Where does this leave us?
This may sound like bad news, but I prefer to think of it differently.
If it turns out that people are psychologically even more complicated and unique than we thought, then we have to accept it. And not only that, we can marvel at the flexibility and uniqueness of the human mind, underlain by approximately 100 billion neurons and 100 trillion ever-changing connections between them in each brain. This richness and unpredictability of the human mind and behavior may well be some of the main things that make our lives enjoyable.
And even if the average person that psychology is busy describing is far removed from most actual individuals, this does not make the research findings meaningless. What we can learn from them can offer us intellectual and aesthetic satisfaction, just like learning about the beginning of the universe can. Besides, some findings may eventually be put into use in population-level interventions.

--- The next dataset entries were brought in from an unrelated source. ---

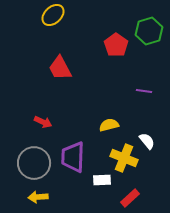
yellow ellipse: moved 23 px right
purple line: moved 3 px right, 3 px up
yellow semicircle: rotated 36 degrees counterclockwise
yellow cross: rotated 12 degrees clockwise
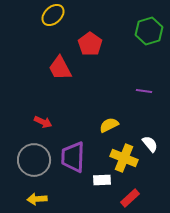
red pentagon: moved 26 px left, 1 px up
yellow semicircle: rotated 12 degrees counterclockwise
white semicircle: moved 3 px right, 3 px down
gray circle: moved 3 px up
yellow arrow: moved 1 px left, 2 px down
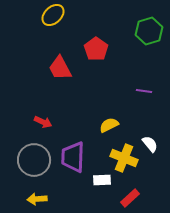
red pentagon: moved 6 px right, 5 px down
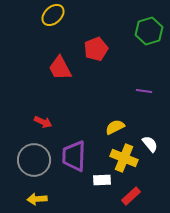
red pentagon: rotated 15 degrees clockwise
yellow semicircle: moved 6 px right, 2 px down
purple trapezoid: moved 1 px right, 1 px up
red rectangle: moved 1 px right, 2 px up
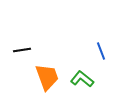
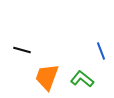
black line: rotated 24 degrees clockwise
orange trapezoid: rotated 140 degrees counterclockwise
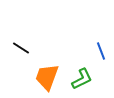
black line: moved 1 px left, 2 px up; rotated 18 degrees clockwise
green L-shape: rotated 115 degrees clockwise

But the flip-side of knowing could be just as important: Learning about what we cannot know, even in principle, can be used to rein in unfounded ideas. It may be that psychologists are often most useful using their knowledge to say: “Hey, we don't know and even cannot know why something happens in individuals based on a handful of universal and intuitive laws”. Because even where these laws exist, they are too numerous and too probabilistic to apply to actual individuals.
So, next time you hear a simple explanation for someone’s behavior, beware. Unless the explainer knows a great deal about the specific circumstances of the individual in question, perhaps relying on “recent research” instead, he is more often wrong than right – even if he happens to be a psychologist.
A good psychologist is not afraid to say that she doesn't know – and often even cannot know.